This repository was archived by the owner on Oct 24, 2024. It is now read-only.
This repository was archived by the owner on Oct 24, 2024. It is now read-only.
API for filtering / subsetting #79
Closed
Description
So far we've only really implemented dictionary-like get/setitem
syntax, but we should add a variety of other ways to select nodes from a tree too.

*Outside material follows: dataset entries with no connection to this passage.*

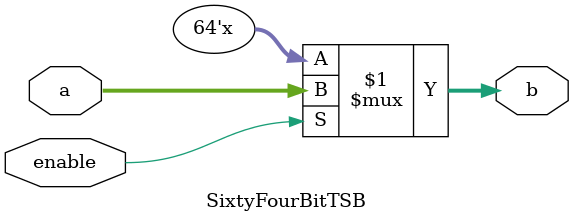
<source format=v>
module SixtyFourBitTSB(a,b,enable);
	input [63:0] a;
	output [63:0] b;
	input enable;
	
	assign b = enable ? a : 64'bzzzzzzzzzzzzzzzzzzzzzzzzzzzzzzzzzzzzzzzzzzzzzzzzzzzzzzzzzzzzzzzz;
endmodule 
</source>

Here are some suggestions:
class DataTree:
...
def __getitem__(self, key: str) -> DataTree | DataArray:
"""
Accepts node/variable names, or file-like paths to nodes/variables (inc. '../var').

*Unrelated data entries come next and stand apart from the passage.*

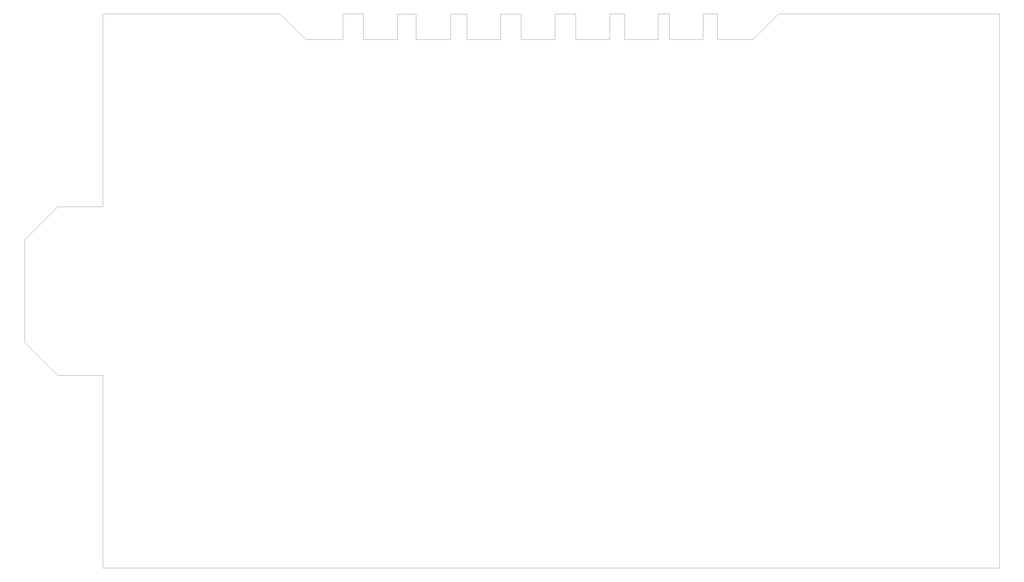
<source format=gko>
%FSLAX44Y44*%
%MOMM*%
G71*
G01*
G75*
G04 Layer_Color=16711935*
%ADD10C,0.1016*%
%ADD11R,1.9050X2.1590*%
%ADD12C,0.7620*%
%ADD13C,1.2700*%
%ADD14C,3.0480*%
%ADD15C,3.0000*%
%ADD16R,3.0000X3.0000*%
%ADD17C,2.1590*%
%ADD18R,2.1590X2.1590*%
%ADD19C,2.5400*%
%ADD20R,2.5400X2.5400*%
%ADD21R,2.1590X2.1590*%
%ADD22C,1.7780*%
%ADD23C,1.2700*%
%ADD24C,3.0480*%
%ADD25C,2.5400*%
%ADD26C,0.0508*%
%ADD27C,0.0762*%
D26*
X736346Y2081508D02*
X1280436D01*
X1358900Y2003044D01*
X1472692D01*
Y2081508D02*
X1535176D01*
Y2003044D02*
X1640332D01*
Y2081254D02*
X1696720D01*
Y2003044D02*
X1802384D01*
X1852168D02*
X1955546D01*
X1802384Y2081254D02*
X1852168D01*
X1955546D02*
X2018770D01*
X2018792Y2003044D02*
X2122170D01*
X2185670D02*
X2290572D01*
X2122170Y2081508D02*
X2185416D01*
X2290572D02*
X2335530D01*
X2438654D02*
X2473198D01*
X2335530Y2003044D02*
X2438654D01*
X2473198D02*
X2576576D01*
X2577084Y2081508D02*
X2620772D01*
X1535176Y2003044D02*
Y2081508D01*
X1472692Y2003044D02*
Y2081508D01*
X1696720Y2003044D02*
Y2081254D01*
X1640332Y2003044D02*
Y2081254D01*
X1852168Y2003044D02*
Y2081254D01*
X1802384Y2003044D02*
Y2081254D01*
X2018792Y2003044D02*
Y2081254D01*
X1955546Y2080492D02*
Y2081254D01*
Y2003044D02*
Y2080492D01*
X2185670Y2003044D02*
Y2081254D01*
X2122170Y2003044D02*
Y2081508D01*
X2335530Y2003044D02*
Y2081508D01*
X2290572Y2003044D02*
Y2081508D01*
X2438654Y2003044D02*
Y2081508D01*
X2473198Y2003044D02*
Y2081508D01*
X2576576Y2081000D02*
Y2081508D01*
Y2003044D02*
Y2081000D01*
X2620772Y2043176D02*
Y2081508D01*
Y2003044D02*
Y2043176D01*
Y2003044D02*
X2621026Y2002790D01*
X2729992D01*
X2808710Y2081508D01*
X3484880D01*
X736346Y2079222D02*
Y2081508D01*
Y1489964D02*
Y2079222D01*
Y381508D02*
Y973074D01*
X496570Y1388364D02*
X598170Y1489964D01*
X736346D01*
X496570Y1231392D02*
Y1388364D01*
X598170Y973074D02*
X736346D01*
X496570Y1074674D02*
X598170Y973074D01*
X496570Y1074674D02*
Y1231392D01*
D27*
X736346Y381508D02*
X896346D01*
X3484880D02*
Y2081508D01*
X736346Y381508D02*
X3484880D01*
M02*

</source>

(Also needs to accommodate indexing somehow.)
"""
...
def subset(self, keys: Sequence[str]) -> DataTree:
"""
Return new tree containing only nodes with names matching keys.

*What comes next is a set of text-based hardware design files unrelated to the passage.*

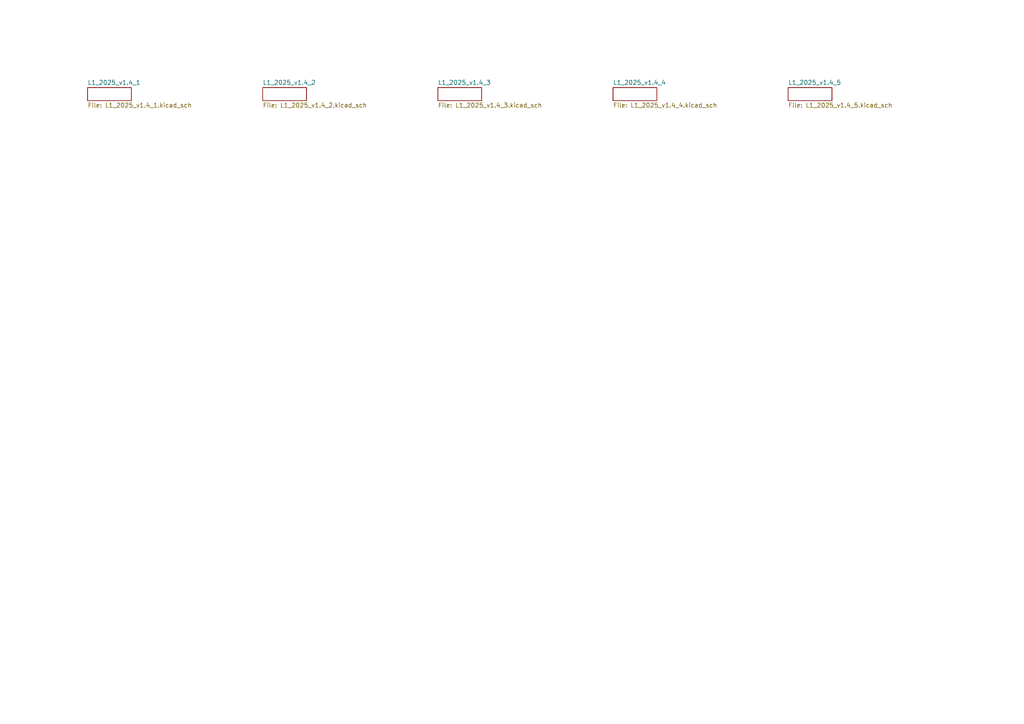
<source format=kicad_sch>
(kicad_sch
	(version 20250114)
	(generator "eeschema")
	(generator_version "9.0")
	(uuid "7aeaa8c0-0a83-416e-ac5f-ecd7d93e5b65")
	(paper "A4")
	(lib_symbols)
	(sheet
		(at 228.6 25.4)
		(size 12.7 3.81)
		(exclude_from_sim no)
		(in_bom yes)
		(on_board yes)
		(dnp no)
		(fields_autoplaced yes)
		(stroke
			(width 0)
			(type solid)
		)
		(fill
			(color 0 0 0 0.0000)
		)
		(uuid "0eadc5e7-3400-4750-b136-0268e27a25e7")
		(property "Sheetname" "L1_2025_v1.4_5"
			(at 228.6 24.6884 0)
			(effects
				(font
					(size 1.27 1.27)
				)
				(justify left bottom)
			)
		)
		(property "Sheetfile" "L1_2025_v1.4_5.kicad_sch"
			(at 228.6 29.7946 0)
			(effects
				(font
					(size 1.27 1.27)
				)
				(justify left top)
			)
		)
		(instances
			(project "L1_2025_v1.4"
				(path "/7aeaa8c0-0a83-416e-ac5f-ecd7d93e5b65"
					(page "5")
				)
			)
		)
	)
	(sheet
		(at 76.2 25.4)
		(size 12.7 3.81)
		(exclude_from_sim no)
		(in_bom yes)
		(on_board yes)
		(dnp no)
		(fields_autoplaced yes)
		(stroke
			(width 0)
			(type solid)
		)
		(fill
			(color 0 0 0 0.0000)
		)
		(uuid "11f3ddd9-261b-4c7c-bb56-74dc18bf3389")
		(property "Sheetname" "L1_2025_v1.4_2"
			(at 76.2 24.6884 0)
			(effects
				(font
					(size 1.27 1.27)
				)
				(justify left bottom)
			)
		)
		(property "Sheetfile" "L1_2025_v1.4_2.kicad_sch"
			(at 76.2 29.7946 0)
			(effects
				(font
					(size 1.27 1.27)
				)
				(justify left top)
			)
		)
		(instances
			(project "L1_2025_v1.4"
				(path "/7aeaa8c0-0a83-416e-ac5f-ecd7d93e5b65"
					(page "2")
				)
			)
		)
	)
	(sheet
		(at 177.8 25.4)
		(size 12.7 3.81)
		(exclude_from_sim no)
		(in_bom yes)
		(on_board yes)
		(dnp no)
		(fields_autoplaced yes)
		(stroke
			(width 0)
			(type solid)
		)
		(fill
			(color 0 0 0 0.0000)
		)
		(uuid "710ea856-6bb0-44af-aa06-322d18987c19")
		(property "Sheetname" "L1_2025_v1.4_4"
			(at 177.8 24.6884 0)
			(effects
				(font
					(size 1.27 1.27)
				)
				(justify left bottom)
			)
		)
		(property "Sheetfile" "L1_2025_v1.4_4.kicad_sch"
			(at 177.8 29.7946 0)
			(effects
				(font
					(size 1.27 1.27)
				)
				(justify left top)
			)
		)
		(instances
			(project "L1_2025_v1.4"
				(path "/7aeaa8c0-0a83-416e-ac5f-ecd7d93e5b65"
					(page "4")
				)
			)
		)
	)
	(sheet
		(at 25.4 25.4)
		(size 12.7 3.81)
		(exclude_from_sim no)
		(in_bom yes)
		(on_board yes)
		(dnp no)
		(fields_autoplaced yes)
		(stroke
			(width 0)
			(type solid)
		)
		(fill
			(color 0 0 0 0.0000)
		)
		(uuid "92468ef3-3ee4-4486-802e-ad46c9613f13")
		(property "Sheetname" "L1_2025_v1.4_1"
			(at 25.4 24.6884 0)
			(effects
				(font
					(size 1.27 1.27)
				)
				(justify left bottom)
			)
		)
		(property "Sheetfile" "L1_2025_v1.4_1.kicad_sch"
			(at 25.4 29.7946 0)
			(effects
				(font
					(size 1.27 1.27)
				)
				(justify left top)
			)
		)
		(instances
			(project "L1_2025_v1.4"
				(path "/7aeaa8c0-0a83-416e-ac5f-ecd7d93e5b65"
					(page "1")
				)
			)
		)
	)
	(sheet
		(at 127 25.4)
		(size 12.7 3.81)
		(exclude_from_sim no)
		(in_bom yes)
		(on_board yes)
		(dnp no)
		(fields_autoplaced yes)
		(stroke
			(width 0)
			(type solid)
		)
		(fill
			(color 0 0 0 0.0000)
		)
		(uuid "c39cbdec-2c33-4861-aeb3-fa0606ac5384")
		(property "Sheetname" "L1_2025_v1.4_3"
			(at 127 24.6884 0)
			(effects
				(font
					(size 1.27 1.27)
				)
				(justify left bottom)
			)
		)
		(property "Sheetfile" "L1_2025_v1.4_3.kicad_sch"
			(at 127 29.7946 0)
			(effects
				(font
					(size 1.27 1.27)
				)
				(justify left top)
			)
		)
		(instances
			(project "L1_2025_v1.4"
				(path "/7aeaa8c0-0a83-416e-ac5f-ecd7d93e5b65"
					(page "3")
				)
			)
		)
	)
	(sheet_instances
		(path "/"
			(page "1")
		)
	)
	(embedded_fonts no)
)

</source>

(Could probably be combined with `__getitem__`.
Also unsure what the return type should be.)
"""
...
@property
def subtree(self) -> Iterator[DataTree]:
"""An iterator over all nodes in this tree, including both self and all descendants."""
...
def filter(self, filterfunc: Callable) -> Iterator[DataTree]:
"""Filters subtree by returning only nodes for which `filterfunc(node)` is True."""
...
Are there other types of access that we're missing here? Filtering by regex match? Getting nodes where at least one part of the path matches ("tag-like" access)? Glob?